The Roanoke, Va.-based Carilion Clinic has identified 8,500 patients at risk for developing heart failure in a pilot project that could lead to early intervention and better care for these patients.
The pilot was completed in collaboration with IBM and Epic. The results were achieved through predictive modeling of data in Carilion Clinic’s electronic medical record (EMR), including “unstructured” data such as clinicians’ notes and discharge documents that are not often analyzed.
Using IBM’s natural language processing technology to analyze and understand these notes in the context of the EMR, the inclusion of unstructured data provides a more complete and accurate understanding of each patient, officials say.
The pilot applied content analytics and predictive modeling to identify at-risk patients with an 85 percent accuracy rate, and the model identified an additional 3500 patients that would have been missed with traditional methods.
Heart failure currently afflicts more than five million U.S. adults, half of whom will not survive five years after diagnosis, according to the Centers for Disease Control and Prevention (CDC). Heart failure is one of the most common causes of hospitalization for people age 65 and older, and costs the nation $32 billion each year.

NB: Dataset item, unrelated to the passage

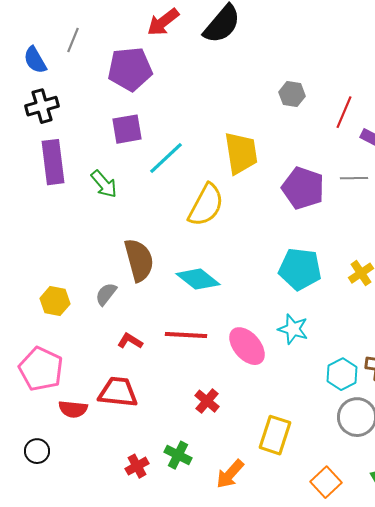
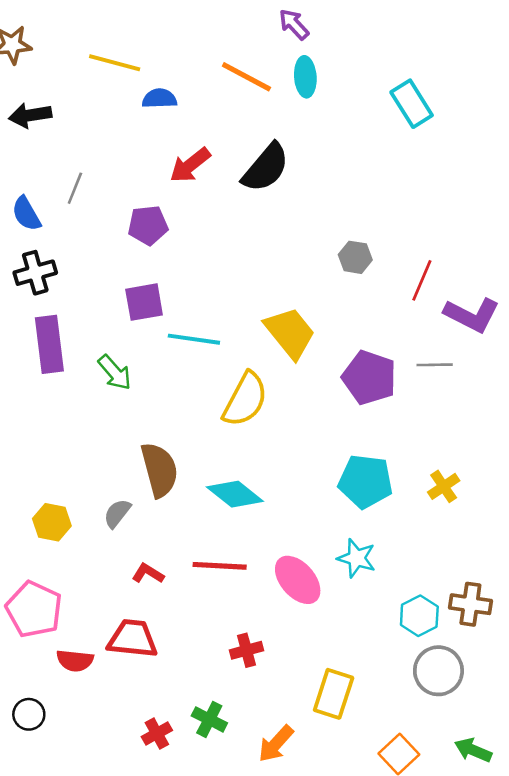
purple pentagon: (130, 69) -> (148, 225), size x0.7
yellow trapezoid: (241, 153) -> (290, 333), turned -30
cyan line: (166, 158) -> (194, 339), turned 51
red cross: (207, 401) -> (246, 650), turned 35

Early detection and prevention of heart failure has proven difficult prior to the introduction of advanced analytics. Patients identified in the pilot as being at-risk for heart failure were expected to develop the disease within one year and are candidates for care management and early interventions. Predictors included:
- Physiological data such as maximum systolic blood pressure
- Prescription drug use of alpha blockers, beta blockers, beta agonists, and others
- Previous diagnoses such as chronic obstructive pulmonary disease
- Lifestyle and environmental factors, such as occupation and marital status
“We’ve learned that predictive analytics insights from both structured and unstructured data is imperative to meet our goal of improving patient care at lower costs,” Steve Morgan, M.D., CMIO, Carilion Clinic, said in a statement. “We were very impressed with the accuracy and usability of IBM’s predictive modeling, which the IBM team developed and deployed in six weeks. These results and innovations are helping us move the needle on quality and the costs of care.”